__What you should do__:
Give back every entry in full, exactly as it reads.
□ □ □ □ □ □ □
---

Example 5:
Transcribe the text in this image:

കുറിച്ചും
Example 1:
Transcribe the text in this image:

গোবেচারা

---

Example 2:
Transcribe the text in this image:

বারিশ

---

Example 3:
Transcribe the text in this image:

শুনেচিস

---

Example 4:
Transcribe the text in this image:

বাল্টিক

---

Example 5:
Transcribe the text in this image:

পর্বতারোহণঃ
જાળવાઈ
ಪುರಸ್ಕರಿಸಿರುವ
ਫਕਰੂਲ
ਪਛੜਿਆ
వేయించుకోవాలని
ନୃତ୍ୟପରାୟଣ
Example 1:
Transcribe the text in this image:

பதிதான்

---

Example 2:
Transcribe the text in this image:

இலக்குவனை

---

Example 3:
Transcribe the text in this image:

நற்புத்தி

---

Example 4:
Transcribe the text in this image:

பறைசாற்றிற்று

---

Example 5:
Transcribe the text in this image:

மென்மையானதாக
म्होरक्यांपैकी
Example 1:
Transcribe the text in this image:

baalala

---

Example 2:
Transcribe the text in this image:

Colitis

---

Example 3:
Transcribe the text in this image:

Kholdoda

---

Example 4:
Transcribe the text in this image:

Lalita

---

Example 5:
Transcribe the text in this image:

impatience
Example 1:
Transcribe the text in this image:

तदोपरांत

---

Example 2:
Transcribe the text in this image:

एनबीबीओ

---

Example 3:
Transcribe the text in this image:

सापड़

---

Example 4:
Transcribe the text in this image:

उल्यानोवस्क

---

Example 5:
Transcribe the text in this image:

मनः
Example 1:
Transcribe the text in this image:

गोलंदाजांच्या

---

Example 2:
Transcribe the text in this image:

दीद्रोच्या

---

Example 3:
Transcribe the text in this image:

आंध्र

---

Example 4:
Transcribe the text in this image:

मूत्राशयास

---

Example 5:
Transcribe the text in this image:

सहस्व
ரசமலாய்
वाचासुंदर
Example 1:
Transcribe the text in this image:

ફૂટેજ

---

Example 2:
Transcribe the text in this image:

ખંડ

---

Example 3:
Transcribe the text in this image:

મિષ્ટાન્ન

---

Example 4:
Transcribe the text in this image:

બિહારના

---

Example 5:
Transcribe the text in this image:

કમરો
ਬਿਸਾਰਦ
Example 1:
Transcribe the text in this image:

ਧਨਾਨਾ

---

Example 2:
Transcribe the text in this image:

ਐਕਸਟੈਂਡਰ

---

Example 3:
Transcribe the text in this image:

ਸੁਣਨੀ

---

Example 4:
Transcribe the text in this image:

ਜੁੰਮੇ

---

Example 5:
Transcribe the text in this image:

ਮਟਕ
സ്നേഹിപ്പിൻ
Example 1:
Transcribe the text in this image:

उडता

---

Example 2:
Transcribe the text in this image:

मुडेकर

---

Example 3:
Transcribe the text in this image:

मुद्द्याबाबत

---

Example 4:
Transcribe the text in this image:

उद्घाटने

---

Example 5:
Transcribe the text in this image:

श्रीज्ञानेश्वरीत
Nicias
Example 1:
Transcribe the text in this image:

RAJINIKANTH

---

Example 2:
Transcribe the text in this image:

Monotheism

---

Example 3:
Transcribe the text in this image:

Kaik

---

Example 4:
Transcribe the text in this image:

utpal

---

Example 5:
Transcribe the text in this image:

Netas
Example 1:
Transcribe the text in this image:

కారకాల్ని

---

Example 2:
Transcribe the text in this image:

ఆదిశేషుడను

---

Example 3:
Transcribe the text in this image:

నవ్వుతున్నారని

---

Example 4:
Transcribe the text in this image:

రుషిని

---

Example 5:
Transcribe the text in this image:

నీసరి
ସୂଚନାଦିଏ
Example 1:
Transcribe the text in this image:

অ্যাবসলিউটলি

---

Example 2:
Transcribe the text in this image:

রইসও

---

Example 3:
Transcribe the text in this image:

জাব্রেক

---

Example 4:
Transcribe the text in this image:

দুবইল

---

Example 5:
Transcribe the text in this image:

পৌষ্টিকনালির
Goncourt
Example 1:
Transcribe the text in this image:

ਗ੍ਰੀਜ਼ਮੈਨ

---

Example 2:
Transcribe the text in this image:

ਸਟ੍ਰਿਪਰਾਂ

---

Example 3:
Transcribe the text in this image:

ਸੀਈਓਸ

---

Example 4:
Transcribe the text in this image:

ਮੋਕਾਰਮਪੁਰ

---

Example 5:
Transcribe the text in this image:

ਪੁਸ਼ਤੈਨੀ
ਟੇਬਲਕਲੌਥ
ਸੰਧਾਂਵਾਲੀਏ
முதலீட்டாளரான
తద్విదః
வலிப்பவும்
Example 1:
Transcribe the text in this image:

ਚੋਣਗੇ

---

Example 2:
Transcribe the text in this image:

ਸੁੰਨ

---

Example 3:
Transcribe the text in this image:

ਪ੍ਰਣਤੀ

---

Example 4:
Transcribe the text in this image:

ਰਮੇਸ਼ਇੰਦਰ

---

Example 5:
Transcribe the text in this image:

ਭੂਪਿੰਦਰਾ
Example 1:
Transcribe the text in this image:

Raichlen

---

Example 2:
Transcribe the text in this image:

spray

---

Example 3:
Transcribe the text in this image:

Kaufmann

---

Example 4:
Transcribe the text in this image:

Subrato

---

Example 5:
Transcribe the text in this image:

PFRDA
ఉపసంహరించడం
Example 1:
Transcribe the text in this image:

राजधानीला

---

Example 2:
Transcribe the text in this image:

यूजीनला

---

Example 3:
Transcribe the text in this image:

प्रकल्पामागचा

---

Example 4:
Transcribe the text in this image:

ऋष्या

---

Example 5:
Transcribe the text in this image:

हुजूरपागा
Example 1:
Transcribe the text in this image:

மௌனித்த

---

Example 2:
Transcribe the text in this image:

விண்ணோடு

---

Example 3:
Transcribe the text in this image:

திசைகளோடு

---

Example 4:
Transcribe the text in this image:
□ □ □ □ □ □ □
__Exercise response__:
---

Example 5:
Transcribe the text in this image:

കുറിച്ചും
Example 1:
Transcribe the text in this image:

গোবেচারা

---

Example 2:
Transcribe the text in this image:

বারিশ

---

Example 3:
Transcribe the text in this image:

শুনেচিস

---

Example 4:
Transcribe the text in this image:

বাল্টিক

---

Example 5:
Transcribe the text in this image:

পর্বতারোহণঃ
જાળવાઈ
ಪುರಸ್ಕರಿಸಿರುವ
ਫਕਰੂਲ
ਪਛੜਿਆ
వేయించుకోవాలని
ନୃତ୍ୟପରାୟଣ
Example 1:
Transcribe the text in this image:

பதிதான்

---

Example 2:
Transcribe the text in this image:

இலக்குவனை

---

Example 3:
Transcribe the text in this image:

நற்புத்தி

---

Example 4:
Transcribe the text in this image:

பறைசாற்றிற்று

---

Example 5:
Transcribe the text in this image:

மென்மையானதாக
म्होरक्यांपैकी
Example 1:
Transcribe the text in this image:

baalala

---

Example 2:
Transcribe the text in this image:

Colitis

---

Example 3:
Transcribe the text in this image:

Kholdoda

---

Example 4:
Transcribe the text in this image:

Lalita

---

Example 5:
Transcribe the text in this image:

impatience
Example 1:
Transcribe the text in this image:

तदोपरांत

---

Example 2:
Transcribe the text in this image:

एनबीबीओ

---

Example 3:
Transcribe the text in this image:

सापड़

---

Example 4:
Transcribe the text in this image:

उल्यानोवस्क

---

Example 5:
Transcribe the text in this image:

मनः
Example 1:
Transcribe the text in this image:

गोलंदाजांच्या

---

Example 2:
Transcribe the text in this image:

दीद्रोच्या

---

Example 3:
Transcribe the text in this image:

आंध्र

---

Example 4:
Transcribe the text in this image:

मूत्राशयास

---

Example 5:
Transcribe the text in this image:

सहस्व
ரசமலாய்
वाचासुंदर
Example 1:
Transcribe the text in this image:

ફૂટેજ

---

Example 2:
Transcribe the text in this image:

ખંડ

---

Example 3:
Transcribe the text in this image:

મિષ્ટાન્ન

---

Example 4:
Transcribe the text in this image:

બિહારના

---

Example 5:
Transcribe the text in this image:

કમરો
ਬਿਸਾਰਦ
Example 1:
Transcribe the text in this image:

ਧਨਾਨਾ

---

Example 2:
Transcribe the text in this image:

ਐਕਸਟੈਂਡਰ

---

Example 3:
Transcribe the text in this image:

ਸੁਣਨੀ

---

Example 4:
Transcribe the text in this image:

ਜੁੰਮੇ

---

Example 5:
Transcribe the text in this image:

ਮਟਕ
സ്നേഹിപ്പിൻ
Example 1:
Transcribe the text in this image:

उडता

---

Example 2:
Transcribe the text in this image:

मुडेकर

---

Example 3:
Transcribe the text in this image:

मुद्द्याबाबत

---

Example 4:
Transcribe the text in this image:

उद्घाटने

---

Example 5:
Transcribe the text in this image:

श्रीज्ञानेश्वरीत
Nicias
Example 1:
Transcribe the text in this image:

RAJINIKANTH

---

Example 2:
Transcribe the text in this image:

Monotheism

---

Example 3:
Transcribe the text in this image:

Kaik

---

Example 4:
Transcribe the text in this image:

utpal

---

Example 5:
Transcribe the text in this image:

Netas
Example 1:
Transcribe the text in this image:

కారకాల్ని

---

Example 2:
Transcribe the text in this image:

ఆదిశేషుడను

---

Example 3:
Transcribe the text in this image:

నవ్వుతున్నారని

---

Example 4:
Transcribe the text in this image:

రుషిని

---

Example 5:
Transcribe the text in this image:

నీసరి
ସୂଚନାଦିଏ
Example 1:
Transcribe the text in this image:

অ্যাবসলিউটলি

---

Example 2:
Transcribe the text in this image:

রইসও

---

Example 3:
Transcribe the text in this image:

জাব্রেক

---

Example 4:
Transcribe the text in this image:

দুবইল

---

Example 5:
Transcribe the text in this image:

পৌষ্টিকনালির
Goncourt
Example 1:
Transcribe the text in this image:

ਗ੍ਰੀਜ਼ਮੈਨ

---

Example 2:
Transcribe the text in this image:

ਸਟ੍ਰਿਪਰਾਂ

---

Example 3:
Transcribe the text in this image:

ਸੀਈਓਸ

---

Example 4:
Transcribe the text in this image:

ਮੋਕਾਰਮਪੁਰ

---

Example 5:
Transcribe the text in this image:

ਪੁਸ਼ਤੈਨੀ
ਟੇਬਲਕਲੌਥ
ਸੰਧਾਂਵਾਲੀਏ
முதலீட்டாளரான
తద్విదః
வலிப்பவும்
Example 1:
Transcribe the text in this image:

ਚੋਣਗੇ

---

Example 2:
Transcribe the text in this image:

ਸੁੰਨ

---

Example 3:
Transcribe the text in this image:

ਪ੍ਰਣਤੀ

---

Example 4:
Transcribe the text in this image:

ਰਮੇਸ਼ਇੰਦਰ

---

Example 5:
Transcribe the text in this image:

ਭੂਪਿੰਦਰਾ
Example 1:
Transcribe the text in this image:

Raichlen

---

Example 2:
Transcribe the text in this image:

spray

---

Example 3:
Transcribe the text in this image:

Kaufmann

---

Example 4:
Transcribe the text in this image:

Subrato

---

Example 5:
Transcribe the text in this image:

PFRDA
ఉపసంహరించడం
Example 1:
Transcribe the text in this image:

राजधानीला

---

Example 2:
Transcribe the text in this image:

यूजीनला

---

Example 3:
Transcribe the text in this image:

प्रकल्पामागचा

---

Example 4:
Transcribe the text in this image:

ऋष्या

---

Example 5:
Transcribe the text in this image:

हुजूरपागा
Example 1:
Transcribe the text in this image:

மௌனித்த

---

Example 2:
Transcribe the text in this image:

விண்ணோடு

---

Example 3:
Transcribe the text in this image:

திசைகளோடு

---

Example 4:
Transcribe the text in this image:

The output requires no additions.